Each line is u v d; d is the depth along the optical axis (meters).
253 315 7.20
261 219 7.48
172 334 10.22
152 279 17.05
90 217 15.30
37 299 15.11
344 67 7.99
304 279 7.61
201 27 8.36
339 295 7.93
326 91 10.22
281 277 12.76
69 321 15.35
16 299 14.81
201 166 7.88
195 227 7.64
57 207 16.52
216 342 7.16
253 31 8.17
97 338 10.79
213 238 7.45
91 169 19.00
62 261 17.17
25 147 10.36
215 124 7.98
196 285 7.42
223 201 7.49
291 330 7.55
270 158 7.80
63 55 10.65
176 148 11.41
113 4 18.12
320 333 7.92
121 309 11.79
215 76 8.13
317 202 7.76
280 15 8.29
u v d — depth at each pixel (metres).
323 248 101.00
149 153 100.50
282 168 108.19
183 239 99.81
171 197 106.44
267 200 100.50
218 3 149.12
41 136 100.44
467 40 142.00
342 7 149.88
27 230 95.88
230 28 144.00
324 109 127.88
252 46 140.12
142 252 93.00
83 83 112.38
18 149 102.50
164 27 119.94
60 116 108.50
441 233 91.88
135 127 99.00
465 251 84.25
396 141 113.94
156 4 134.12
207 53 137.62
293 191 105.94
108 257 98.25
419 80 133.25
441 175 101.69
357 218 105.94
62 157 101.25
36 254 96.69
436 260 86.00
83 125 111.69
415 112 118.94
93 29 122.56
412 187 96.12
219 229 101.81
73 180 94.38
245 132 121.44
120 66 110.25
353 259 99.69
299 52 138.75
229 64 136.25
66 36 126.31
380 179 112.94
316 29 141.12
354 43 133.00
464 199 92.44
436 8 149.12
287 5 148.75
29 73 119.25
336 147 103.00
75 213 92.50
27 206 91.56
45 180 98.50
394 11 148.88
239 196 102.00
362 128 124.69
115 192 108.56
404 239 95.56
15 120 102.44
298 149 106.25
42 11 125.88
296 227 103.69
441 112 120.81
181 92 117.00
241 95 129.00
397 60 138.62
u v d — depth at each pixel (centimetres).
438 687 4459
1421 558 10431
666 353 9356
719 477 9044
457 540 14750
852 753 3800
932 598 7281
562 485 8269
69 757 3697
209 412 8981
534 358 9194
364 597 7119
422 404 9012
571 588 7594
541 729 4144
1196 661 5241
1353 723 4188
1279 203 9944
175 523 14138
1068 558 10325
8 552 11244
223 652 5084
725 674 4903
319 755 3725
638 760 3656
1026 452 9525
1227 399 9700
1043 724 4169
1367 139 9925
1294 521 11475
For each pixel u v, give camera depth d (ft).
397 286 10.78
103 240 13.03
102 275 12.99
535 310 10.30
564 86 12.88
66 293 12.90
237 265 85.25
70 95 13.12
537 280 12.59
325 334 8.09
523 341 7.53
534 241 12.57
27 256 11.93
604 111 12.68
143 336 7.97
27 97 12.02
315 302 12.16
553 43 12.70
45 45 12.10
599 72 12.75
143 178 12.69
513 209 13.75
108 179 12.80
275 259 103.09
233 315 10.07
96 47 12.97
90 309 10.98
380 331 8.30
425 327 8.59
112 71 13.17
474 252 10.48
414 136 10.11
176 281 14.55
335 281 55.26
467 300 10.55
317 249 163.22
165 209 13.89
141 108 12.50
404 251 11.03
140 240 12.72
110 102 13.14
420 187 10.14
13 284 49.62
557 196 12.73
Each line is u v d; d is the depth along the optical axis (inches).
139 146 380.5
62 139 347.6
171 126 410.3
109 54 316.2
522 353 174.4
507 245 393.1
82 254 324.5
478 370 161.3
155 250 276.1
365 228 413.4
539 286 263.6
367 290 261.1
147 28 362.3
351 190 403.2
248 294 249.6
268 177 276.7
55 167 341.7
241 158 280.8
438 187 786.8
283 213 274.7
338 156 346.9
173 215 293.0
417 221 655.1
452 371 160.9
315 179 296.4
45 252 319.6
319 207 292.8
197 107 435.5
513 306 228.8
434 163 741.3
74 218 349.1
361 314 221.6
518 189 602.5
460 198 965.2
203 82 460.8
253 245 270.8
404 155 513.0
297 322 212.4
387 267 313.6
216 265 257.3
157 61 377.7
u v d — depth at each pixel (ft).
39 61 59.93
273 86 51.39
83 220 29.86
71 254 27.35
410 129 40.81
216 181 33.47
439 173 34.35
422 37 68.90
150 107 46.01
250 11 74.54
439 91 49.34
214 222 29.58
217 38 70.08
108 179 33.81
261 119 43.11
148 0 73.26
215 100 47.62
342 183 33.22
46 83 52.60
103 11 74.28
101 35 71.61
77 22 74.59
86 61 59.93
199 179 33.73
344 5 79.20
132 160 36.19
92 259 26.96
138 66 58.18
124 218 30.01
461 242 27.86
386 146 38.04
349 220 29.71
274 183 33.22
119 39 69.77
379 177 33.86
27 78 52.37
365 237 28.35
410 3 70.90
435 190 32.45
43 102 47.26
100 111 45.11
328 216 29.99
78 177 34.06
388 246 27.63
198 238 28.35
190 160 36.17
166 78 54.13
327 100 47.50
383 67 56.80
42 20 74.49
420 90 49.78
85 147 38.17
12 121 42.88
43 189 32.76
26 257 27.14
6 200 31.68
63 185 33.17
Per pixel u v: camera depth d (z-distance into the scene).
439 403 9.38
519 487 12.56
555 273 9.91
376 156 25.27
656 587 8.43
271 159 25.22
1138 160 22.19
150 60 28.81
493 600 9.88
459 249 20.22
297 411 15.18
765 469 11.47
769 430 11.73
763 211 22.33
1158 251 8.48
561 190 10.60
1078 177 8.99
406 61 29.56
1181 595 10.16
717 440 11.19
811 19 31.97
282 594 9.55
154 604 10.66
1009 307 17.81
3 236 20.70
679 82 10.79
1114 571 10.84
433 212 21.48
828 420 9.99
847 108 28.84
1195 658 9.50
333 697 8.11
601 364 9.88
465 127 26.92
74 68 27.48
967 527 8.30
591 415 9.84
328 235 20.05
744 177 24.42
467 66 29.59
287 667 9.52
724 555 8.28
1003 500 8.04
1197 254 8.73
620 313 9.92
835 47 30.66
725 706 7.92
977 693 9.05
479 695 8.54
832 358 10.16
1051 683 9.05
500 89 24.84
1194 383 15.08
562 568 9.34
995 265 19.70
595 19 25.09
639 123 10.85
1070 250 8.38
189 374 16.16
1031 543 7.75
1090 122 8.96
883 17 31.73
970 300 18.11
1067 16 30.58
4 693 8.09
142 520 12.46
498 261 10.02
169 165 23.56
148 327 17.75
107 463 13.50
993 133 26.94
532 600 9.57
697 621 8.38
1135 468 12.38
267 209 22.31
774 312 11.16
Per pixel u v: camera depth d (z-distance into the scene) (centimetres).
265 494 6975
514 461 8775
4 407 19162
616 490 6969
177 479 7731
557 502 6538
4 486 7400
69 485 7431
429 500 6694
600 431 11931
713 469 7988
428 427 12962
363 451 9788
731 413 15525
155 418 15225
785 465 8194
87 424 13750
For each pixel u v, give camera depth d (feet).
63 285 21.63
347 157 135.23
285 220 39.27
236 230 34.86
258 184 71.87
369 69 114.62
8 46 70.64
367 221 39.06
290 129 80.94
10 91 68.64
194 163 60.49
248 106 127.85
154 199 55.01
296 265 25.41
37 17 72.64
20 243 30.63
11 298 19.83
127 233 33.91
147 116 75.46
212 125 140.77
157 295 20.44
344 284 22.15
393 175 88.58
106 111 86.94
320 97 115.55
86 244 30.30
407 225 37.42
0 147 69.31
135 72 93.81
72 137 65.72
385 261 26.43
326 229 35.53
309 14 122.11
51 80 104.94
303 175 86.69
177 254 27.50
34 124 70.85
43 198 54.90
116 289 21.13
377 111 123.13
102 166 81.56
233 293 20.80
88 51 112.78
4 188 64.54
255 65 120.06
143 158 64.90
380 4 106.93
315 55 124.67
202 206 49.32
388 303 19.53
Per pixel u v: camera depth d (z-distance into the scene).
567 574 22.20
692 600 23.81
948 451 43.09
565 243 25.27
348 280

§

WORK TO COMPLETE: In the listing above, locate the line containing "474 252 10.48" and the line containing "828 420 9.99". Extract those two lines and every line between them, exactly as written, and only those.

SOLUTION FOR THIS TASK:
474 252 10.48
414 136 10.11
176 281 14.55
335 281 55.26
467 300 10.55
317 249 163.22
165 209 13.89
141 108 12.50
404 251 11.03
140 240 12.72
110 102 13.14
420 187 10.14
13 284 49.62
557 196 12.73
Each line is u v d; d is the depth along the optical axis (inches).
139 146 380.5
62 139 347.6
171 126 410.3
109 54 316.2
522 353 174.4
507 245 393.1
82 254 324.5
478 370 161.3
155 250 276.1
365 228 413.4
539 286 263.6
367 290 261.1
147 28 362.3
351 190 403.2
248 294 249.6
268 177 276.7
55 167 341.7
241 158 280.8
438 187 786.8
283 213 274.7
338 156 346.9
173 215 293.0
417 221 655.1
452 371 160.9
315 179 296.4
45 252 319.6
319 207 292.8
197 107 435.5
513 306 228.8
434 163 741.3
74 218 349.1
361 314 221.6
518 189 602.5
460 198 965.2
203 82 460.8
253 245 270.8
404 155 513.0
297 322 212.4
387 267 313.6
216 265 257.3
157 61 377.7
u v d — depth at each pixel (ft).
39 61 59.93
273 86 51.39
83 220 29.86
71 254 27.35
410 129 40.81
216 181 33.47
439 173 34.35
422 37 68.90
150 107 46.01
250 11 74.54
439 91 49.34
214 222 29.58
217 38 70.08
108 179 33.81
261 119 43.11
148 0 73.26
215 100 47.62
342 183 33.22
46 83 52.60
103 11 74.28
101 35 71.61
77 22 74.59
86 61 59.93
199 179 33.73
344 5 79.20
132 160 36.19
92 259 26.96
138 66 58.18
124 218 30.01
461 242 27.86
386 146 38.04
349 220 29.71
274 183 33.22
119 39 69.77
379 177 33.86
27 78 52.37
365 237 28.35
410 3 70.90
435 190 32.45
43 102 47.26
100 111 45.11
328 216 29.99
78 177 34.06
388 246 27.63
198 238 28.35
190 160 36.17
166 78 54.13
327 100 47.50
383 67 56.80
42 20 74.49
420 90 49.78
85 147 38.17
12 121 42.88
43 189 32.76
26 257 27.14
6 200 31.68
63 185 33.17
Per pixel u v: camera depth d (z-distance into the scene).
439 403 9.38
519 487 12.56
555 273 9.91
376 156 25.27
656 587 8.43
271 159 25.22
1138 160 22.19
150 60 28.81
493 600 9.88
459 249 20.22
297 411 15.18
765 469 11.47
769 430 11.73
763 211 22.33
1158 251 8.48
561 190 10.60
1078 177 8.99
406 61 29.56
1181 595 10.16
717 440 11.19
811 19 31.97
282 594 9.55
154 604 10.66
1009 307 17.81
3 236 20.70
679 82 10.79
1114 571 10.84
433 212 21.48
828 420 9.99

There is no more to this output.